- TASK GOAL -
The word "endmodule": in how many lines of the records does it appear? Reply with the number alone.

- ENTRIES SUPPLIED -
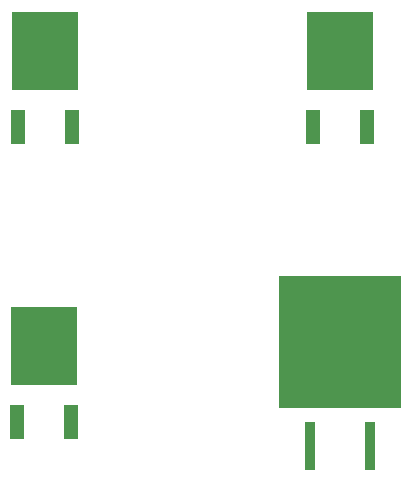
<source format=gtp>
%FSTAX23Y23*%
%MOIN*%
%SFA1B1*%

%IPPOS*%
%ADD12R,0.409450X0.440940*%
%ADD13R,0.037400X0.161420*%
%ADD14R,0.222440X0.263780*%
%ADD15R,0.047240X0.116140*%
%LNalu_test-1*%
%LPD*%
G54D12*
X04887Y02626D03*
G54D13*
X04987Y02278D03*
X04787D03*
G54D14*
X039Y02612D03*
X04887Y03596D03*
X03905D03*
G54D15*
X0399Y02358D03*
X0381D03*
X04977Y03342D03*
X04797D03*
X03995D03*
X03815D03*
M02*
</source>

--

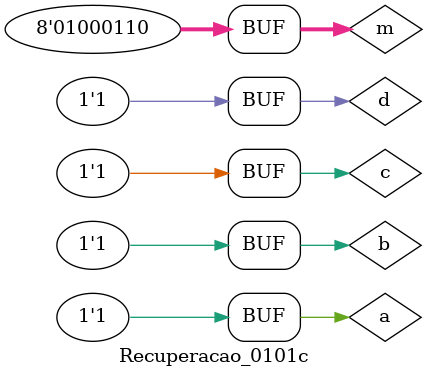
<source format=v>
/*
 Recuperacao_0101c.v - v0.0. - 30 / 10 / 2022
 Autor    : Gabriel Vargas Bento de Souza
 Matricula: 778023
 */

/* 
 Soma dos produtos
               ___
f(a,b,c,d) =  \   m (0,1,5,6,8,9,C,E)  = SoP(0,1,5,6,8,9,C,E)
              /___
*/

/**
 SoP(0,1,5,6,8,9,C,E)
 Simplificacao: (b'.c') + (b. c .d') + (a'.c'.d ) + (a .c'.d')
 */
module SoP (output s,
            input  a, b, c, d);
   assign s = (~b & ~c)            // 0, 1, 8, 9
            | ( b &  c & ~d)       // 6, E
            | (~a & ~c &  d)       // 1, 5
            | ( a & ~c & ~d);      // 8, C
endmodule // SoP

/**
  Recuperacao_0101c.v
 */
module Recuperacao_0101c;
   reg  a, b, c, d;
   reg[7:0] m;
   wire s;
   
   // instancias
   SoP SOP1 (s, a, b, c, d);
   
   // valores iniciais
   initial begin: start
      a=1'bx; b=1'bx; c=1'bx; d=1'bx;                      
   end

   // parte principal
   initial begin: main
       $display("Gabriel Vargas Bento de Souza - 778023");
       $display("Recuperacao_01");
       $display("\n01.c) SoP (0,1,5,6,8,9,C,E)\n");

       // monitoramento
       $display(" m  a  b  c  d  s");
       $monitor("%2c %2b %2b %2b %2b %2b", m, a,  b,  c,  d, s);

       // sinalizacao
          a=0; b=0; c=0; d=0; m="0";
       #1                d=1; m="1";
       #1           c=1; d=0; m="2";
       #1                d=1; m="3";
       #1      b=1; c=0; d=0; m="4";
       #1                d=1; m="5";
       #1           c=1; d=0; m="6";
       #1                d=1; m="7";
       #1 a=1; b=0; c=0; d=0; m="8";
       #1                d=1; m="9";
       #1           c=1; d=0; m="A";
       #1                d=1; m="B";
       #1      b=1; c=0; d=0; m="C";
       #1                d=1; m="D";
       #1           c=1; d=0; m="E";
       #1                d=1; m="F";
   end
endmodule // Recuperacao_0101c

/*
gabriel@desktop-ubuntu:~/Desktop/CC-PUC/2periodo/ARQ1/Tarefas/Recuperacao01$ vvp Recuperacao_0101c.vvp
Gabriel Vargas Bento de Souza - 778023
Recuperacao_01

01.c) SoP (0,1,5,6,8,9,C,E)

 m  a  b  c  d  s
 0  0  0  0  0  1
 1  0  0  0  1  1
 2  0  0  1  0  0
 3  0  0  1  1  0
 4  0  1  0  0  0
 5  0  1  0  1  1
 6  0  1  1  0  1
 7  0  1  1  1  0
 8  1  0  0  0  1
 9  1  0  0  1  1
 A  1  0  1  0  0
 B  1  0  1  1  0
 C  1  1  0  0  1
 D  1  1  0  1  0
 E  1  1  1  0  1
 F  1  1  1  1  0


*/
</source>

- EXPECTED ANSWER -
2